■ Written task ■
Copy every one of the rows below word for word.

■ Given records ■
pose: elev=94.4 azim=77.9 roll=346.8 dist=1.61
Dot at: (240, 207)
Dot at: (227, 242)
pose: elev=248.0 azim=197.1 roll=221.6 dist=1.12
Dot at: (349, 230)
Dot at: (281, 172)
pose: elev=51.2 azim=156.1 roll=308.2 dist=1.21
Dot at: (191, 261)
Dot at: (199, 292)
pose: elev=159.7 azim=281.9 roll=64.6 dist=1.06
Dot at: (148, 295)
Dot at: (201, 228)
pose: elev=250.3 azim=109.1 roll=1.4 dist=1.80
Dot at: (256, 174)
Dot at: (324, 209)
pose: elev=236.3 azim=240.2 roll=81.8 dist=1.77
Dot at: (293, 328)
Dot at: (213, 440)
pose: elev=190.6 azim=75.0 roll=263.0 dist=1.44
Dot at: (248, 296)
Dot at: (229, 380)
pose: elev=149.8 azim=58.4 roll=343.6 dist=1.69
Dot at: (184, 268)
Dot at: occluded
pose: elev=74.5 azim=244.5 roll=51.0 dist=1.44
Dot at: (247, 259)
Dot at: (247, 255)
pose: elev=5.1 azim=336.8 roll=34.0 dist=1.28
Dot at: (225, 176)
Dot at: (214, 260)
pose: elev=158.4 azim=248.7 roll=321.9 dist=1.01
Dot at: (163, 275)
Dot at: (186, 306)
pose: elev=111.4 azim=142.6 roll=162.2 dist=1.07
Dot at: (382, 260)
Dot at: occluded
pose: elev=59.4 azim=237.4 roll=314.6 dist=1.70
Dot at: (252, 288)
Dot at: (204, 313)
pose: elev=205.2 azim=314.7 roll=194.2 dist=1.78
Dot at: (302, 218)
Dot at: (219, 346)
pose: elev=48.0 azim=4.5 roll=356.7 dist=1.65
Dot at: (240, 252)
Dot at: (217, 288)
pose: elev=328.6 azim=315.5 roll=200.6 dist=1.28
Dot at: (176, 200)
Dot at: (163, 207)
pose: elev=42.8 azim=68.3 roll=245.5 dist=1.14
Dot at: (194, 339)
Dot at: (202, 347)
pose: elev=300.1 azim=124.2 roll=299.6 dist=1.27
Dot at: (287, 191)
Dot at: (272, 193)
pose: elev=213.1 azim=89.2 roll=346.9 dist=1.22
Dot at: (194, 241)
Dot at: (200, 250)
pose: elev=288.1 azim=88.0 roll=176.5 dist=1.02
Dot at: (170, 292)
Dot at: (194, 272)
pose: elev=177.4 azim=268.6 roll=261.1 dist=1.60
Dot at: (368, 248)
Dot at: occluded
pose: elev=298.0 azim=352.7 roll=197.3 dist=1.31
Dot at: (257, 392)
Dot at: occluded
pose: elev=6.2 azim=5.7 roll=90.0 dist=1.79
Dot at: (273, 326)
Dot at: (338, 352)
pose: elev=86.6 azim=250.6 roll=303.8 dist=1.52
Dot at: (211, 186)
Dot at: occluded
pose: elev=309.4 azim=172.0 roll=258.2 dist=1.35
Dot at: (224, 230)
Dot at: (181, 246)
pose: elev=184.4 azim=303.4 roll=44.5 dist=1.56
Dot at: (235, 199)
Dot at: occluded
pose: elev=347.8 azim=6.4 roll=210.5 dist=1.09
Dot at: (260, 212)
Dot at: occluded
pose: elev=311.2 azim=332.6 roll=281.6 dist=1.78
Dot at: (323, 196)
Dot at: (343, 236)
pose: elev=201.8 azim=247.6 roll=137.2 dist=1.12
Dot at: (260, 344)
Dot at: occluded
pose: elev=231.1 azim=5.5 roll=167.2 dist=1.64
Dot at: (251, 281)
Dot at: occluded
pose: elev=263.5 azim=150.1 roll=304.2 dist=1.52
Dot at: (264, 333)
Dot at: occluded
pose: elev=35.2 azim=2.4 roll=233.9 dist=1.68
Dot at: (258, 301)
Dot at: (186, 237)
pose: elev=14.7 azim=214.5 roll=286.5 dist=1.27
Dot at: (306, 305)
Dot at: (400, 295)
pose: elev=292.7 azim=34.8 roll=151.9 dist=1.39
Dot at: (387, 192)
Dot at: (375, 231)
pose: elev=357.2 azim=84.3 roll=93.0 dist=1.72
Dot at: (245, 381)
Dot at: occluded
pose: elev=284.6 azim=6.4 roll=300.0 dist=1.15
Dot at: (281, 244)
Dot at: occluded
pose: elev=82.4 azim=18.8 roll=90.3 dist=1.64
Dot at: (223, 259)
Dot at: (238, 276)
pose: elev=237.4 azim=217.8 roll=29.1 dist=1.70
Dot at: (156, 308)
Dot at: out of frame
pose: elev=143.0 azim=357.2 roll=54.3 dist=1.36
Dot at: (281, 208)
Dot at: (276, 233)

■ Solution for this task ■
pose: elev=94.4 azim=77.9 roll=346.8 dist=1.61
Dot at: (240, 207)
Dot at: (227, 242)
pose: elev=248.0 azim=197.1 roll=221.6 dist=1.12
Dot at: (349, 230)
Dot at: (281, 172)
pose: elev=51.2 azim=156.1 roll=308.2 dist=1.21
Dot at: (191, 261)
Dot at: (199, 292)
pose: elev=159.7 azim=281.9 roll=64.6 dist=1.06
Dot at: (148, 295)
Dot at: (201, 228)
pose: elev=250.3 azim=109.1 roll=1.4 dist=1.80
Dot at: (256, 174)
Dot at: (324, 209)
pose: elev=236.3 azim=240.2 roll=81.8 dist=1.77
Dot at: (293, 328)
Dot at: (213, 440)
pose: elev=190.6 azim=75.0 roll=263.0 dist=1.44
Dot at: (248, 296)
Dot at: (229, 380)
pose: elev=149.8 azim=58.4 roll=343.6 dist=1.69
Dot at: (184, 268)
Dot at: occluded
pose: elev=74.5 azim=244.5 roll=51.0 dist=1.44
Dot at: (247, 259)
Dot at: (247, 255)
pose: elev=5.1 azim=336.8 roll=34.0 dist=1.28
Dot at: (225, 176)
Dot at: (214, 260)
pose: elev=158.4 azim=248.7 roll=321.9 dist=1.01
Dot at: (163, 275)
Dot at: (186, 306)
pose: elev=111.4 azim=142.6 roll=162.2 dist=1.07
Dot at: (382, 260)
Dot at: occluded
pose: elev=59.4 azim=237.4 roll=314.6 dist=1.70
Dot at: (252, 288)
Dot at: (204, 313)
pose: elev=205.2 azim=314.7 roll=194.2 dist=1.78
Dot at: (302, 218)
Dot at: (219, 346)
pose: elev=48.0 azim=4.5 roll=356.7 dist=1.65
Dot at: (240, 252)
Dot at: (217, 288)
pose: elev=328.6 azim=315.5 roll=200.6 dist=1.28
Dot at: (176, 200)
Dot at: (163, 207)
pose: elev=42.8 azim=68.3 roll=245.5 dist=1.14
Dot at: (194, 339)
Dot at: (202, 347)
pose: elev=300.1 azim=124.2 roll=299.6 dist=1.27
Dot at: (287, 191)
Dot at: (272, 193)
pose: elev=213.1 azim=89.2 roll=346.9 dist=1.22
Dot at: (194, 241)
Dot at: (200, 250)
pose: elev=288.1 azim=88.0 roll=176.5 dist=1.02
Dot at: (170, 292)
Dot at: (194, 272)
pose: elev=177.4 azim=268.6 roll=261.1 dist=1.60
Dot at: (368, 248)
Dot at: occluded
pose: elev=298.0 azim=352.7 roll=197.3 dist=1.31
Dot at: (257, 392)
Dot at: occluded
pose: elev=6.2 azim=5.7 roll=90.0 dist=1.79
Dot at: (273, 326)
Dot at: (338, 352)
pose: elev=86.6 azim=250.6 roll=303.8 dist=1.52
Dot at: (211, 186)
Dot at: occluded
pose: elev=309.4 azim=172.0 roll=258.2 dist=1.35
Dot at: (224, 230)
Dot at: (181, 246)
pose: elev=184.4 azim=303.4 roll=44.5 dist=1.56
Dot at: (235, 199)
Dot at: occluded
pose: elev=347.8 azim=6.4 roll=210.5 dist=1.09
Dot at: (260, 212)
Dot at: occluded
pose: elev=311.2 azim=332.6 roll=281.6 dist=1.78
Dot at: (323, 196)
Dot at: (343, 236)
pose: elev=201.8 azim=247.6 roll=137.2 dist=1.12
Dot at: (260, 344)
Dot at: occluded
pose: elev=231.1 azim=5.5 roll=167.2 dist=1.64
Dot at: (251, 281)
Dot at: occluded
pose: elev=263.5 azim=150.1 roll=304.2 dist=1.52
Dot at: (264, 333)
Dot at: occluded
pose: elev=35.2 azim=2.4 roll=233.9 dist=1.68
Dot at: (258, 301)
Dot at: (186, 237)
pose: elev=14.7 azim=214.5 roll=286.5 dist=1.27
Dot at: (306, 305)
Dot at: (400, 295)
pose: elev=292.7 azim=34.8 roll=151.9 dist=1.39
Dot at: (387, 192)
Dot at: (375, 231)
pose: elev=357.2 azim=84.3 roll=93.0 dist=1.72
Dot at: (245, 381)
Dot at: occluded
pose: elev=284.6 azim=6.4 roll=300.0 dist=1.15
Dot at: (281, 244)
Dot at: occluded
pose: elev=82.4 azim=18.8 roll=90.3 dist=1.64
Dot at: (223, 259)
Dot at: (238, 276)
pose: elev=237.4 azim=217.8 roll=29.1 dist=1.70
Dot at: (156, 308)
Dot at: out of frame
pose: elev=143.0 azim=357.2 roll=54.3 dist=1.36
Dot at: (281, 208)
Dot at: (276, 233)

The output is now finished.